══ PROVIDED INFORMATION

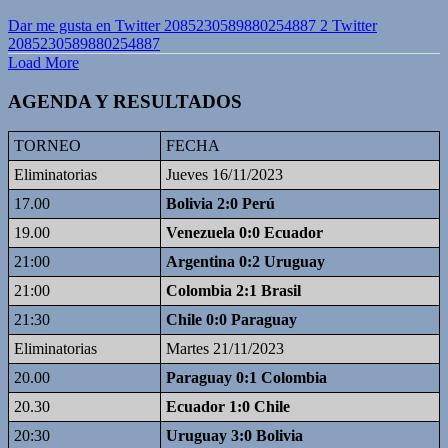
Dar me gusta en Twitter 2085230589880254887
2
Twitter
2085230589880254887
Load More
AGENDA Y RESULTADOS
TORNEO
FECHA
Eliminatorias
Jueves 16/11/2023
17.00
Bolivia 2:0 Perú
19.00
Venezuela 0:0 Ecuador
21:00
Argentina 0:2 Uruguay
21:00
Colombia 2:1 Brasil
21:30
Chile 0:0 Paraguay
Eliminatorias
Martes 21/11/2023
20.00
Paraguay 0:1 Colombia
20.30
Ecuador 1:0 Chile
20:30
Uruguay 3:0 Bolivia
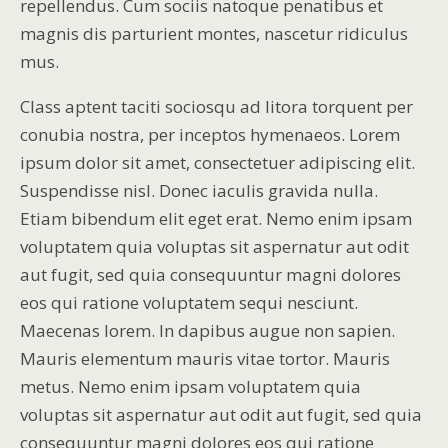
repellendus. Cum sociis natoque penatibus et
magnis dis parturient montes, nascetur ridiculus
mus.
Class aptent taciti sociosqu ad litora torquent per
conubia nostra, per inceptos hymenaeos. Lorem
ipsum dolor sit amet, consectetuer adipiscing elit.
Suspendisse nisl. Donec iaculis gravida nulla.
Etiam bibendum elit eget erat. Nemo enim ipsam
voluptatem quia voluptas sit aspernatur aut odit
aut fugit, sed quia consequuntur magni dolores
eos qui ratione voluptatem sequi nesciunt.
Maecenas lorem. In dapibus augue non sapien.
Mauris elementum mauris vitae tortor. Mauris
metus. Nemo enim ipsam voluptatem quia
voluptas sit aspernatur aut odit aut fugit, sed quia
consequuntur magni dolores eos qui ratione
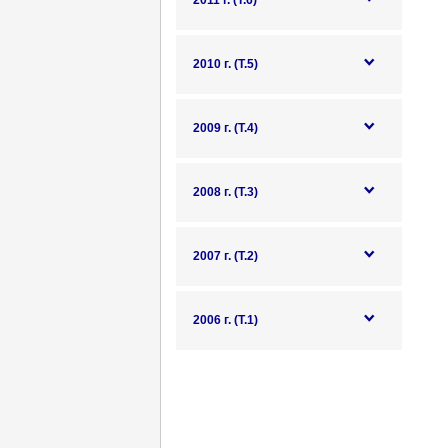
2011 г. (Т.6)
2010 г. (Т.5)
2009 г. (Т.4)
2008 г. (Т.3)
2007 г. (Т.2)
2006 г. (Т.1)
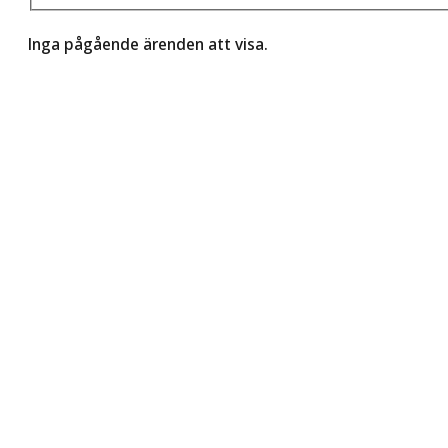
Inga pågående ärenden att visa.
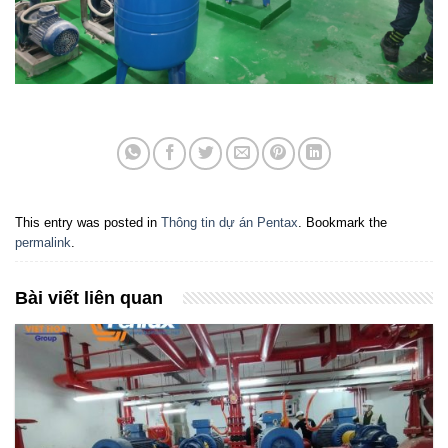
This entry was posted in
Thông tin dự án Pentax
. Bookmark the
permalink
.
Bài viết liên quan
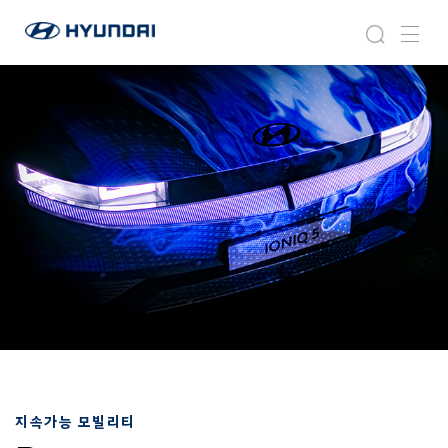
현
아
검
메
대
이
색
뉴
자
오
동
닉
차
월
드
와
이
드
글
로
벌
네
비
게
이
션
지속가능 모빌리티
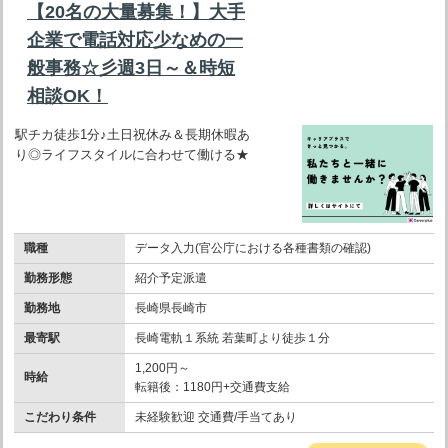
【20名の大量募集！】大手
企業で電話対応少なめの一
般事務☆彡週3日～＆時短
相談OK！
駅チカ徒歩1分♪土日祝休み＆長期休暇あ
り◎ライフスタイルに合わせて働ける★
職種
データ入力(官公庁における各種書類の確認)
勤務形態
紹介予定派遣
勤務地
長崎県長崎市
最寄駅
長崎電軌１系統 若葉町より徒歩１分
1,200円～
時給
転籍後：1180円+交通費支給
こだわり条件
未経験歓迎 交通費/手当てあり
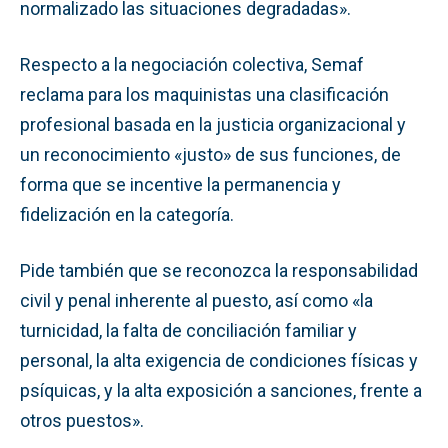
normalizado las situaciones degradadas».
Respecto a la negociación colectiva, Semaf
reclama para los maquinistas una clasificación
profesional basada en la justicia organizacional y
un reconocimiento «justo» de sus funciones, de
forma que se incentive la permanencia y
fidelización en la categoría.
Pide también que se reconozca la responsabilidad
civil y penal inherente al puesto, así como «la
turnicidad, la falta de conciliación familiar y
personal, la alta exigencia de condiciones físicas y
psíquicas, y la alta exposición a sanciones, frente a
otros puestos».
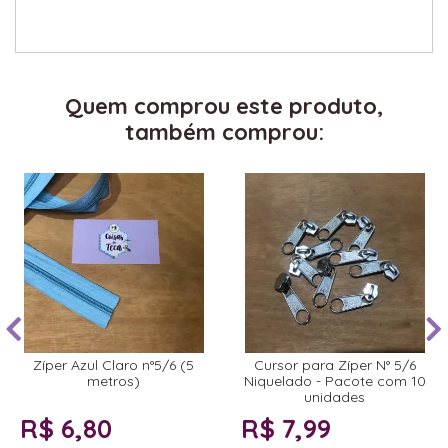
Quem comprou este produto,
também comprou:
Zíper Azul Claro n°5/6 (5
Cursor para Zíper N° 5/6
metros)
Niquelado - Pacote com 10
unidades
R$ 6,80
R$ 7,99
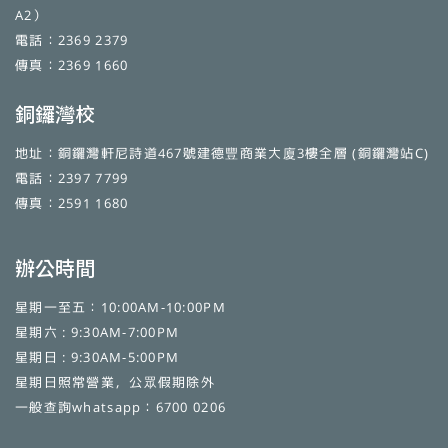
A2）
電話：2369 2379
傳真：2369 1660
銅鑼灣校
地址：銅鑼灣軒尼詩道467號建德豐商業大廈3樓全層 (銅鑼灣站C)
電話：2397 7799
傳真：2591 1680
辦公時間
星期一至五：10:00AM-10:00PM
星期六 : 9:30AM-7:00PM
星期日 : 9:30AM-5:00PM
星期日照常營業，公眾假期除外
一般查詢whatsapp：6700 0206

════
══ PROVIDED INFORMATION

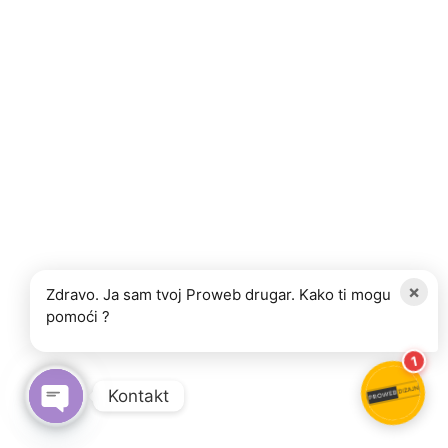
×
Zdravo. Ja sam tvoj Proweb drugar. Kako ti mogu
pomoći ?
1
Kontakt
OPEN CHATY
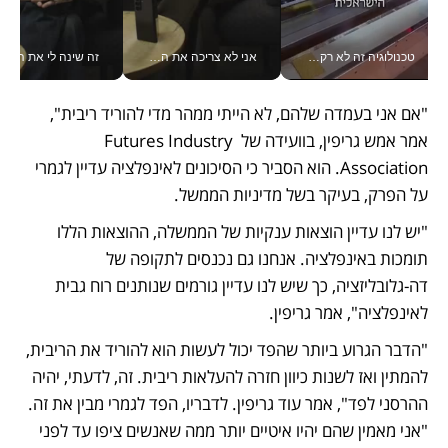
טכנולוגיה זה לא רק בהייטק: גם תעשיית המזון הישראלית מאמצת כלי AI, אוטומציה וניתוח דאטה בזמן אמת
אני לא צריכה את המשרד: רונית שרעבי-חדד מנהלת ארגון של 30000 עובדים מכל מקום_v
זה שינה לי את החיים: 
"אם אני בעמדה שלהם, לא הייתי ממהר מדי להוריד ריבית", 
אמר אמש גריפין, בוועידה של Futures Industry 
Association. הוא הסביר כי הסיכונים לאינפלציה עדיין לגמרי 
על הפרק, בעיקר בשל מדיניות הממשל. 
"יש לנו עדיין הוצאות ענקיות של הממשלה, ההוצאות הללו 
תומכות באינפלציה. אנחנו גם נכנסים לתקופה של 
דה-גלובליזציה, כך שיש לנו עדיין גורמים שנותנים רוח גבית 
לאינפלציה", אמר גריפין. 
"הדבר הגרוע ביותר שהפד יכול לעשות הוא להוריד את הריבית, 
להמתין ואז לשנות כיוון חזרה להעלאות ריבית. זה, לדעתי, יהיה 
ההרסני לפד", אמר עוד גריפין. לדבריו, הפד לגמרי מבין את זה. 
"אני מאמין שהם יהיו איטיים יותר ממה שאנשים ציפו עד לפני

════

**WHAT TO WORK ON**
Filter the entries and copy each line with "להוריד".

**ANSWER AREA**
"אם אני בעמדה שלהם, לא הייתי ממהר מדי להוריד ריבית", 
"הדבר הגרוע ביותר שהפד יכול לעשות הוא להוריד את הריבית, 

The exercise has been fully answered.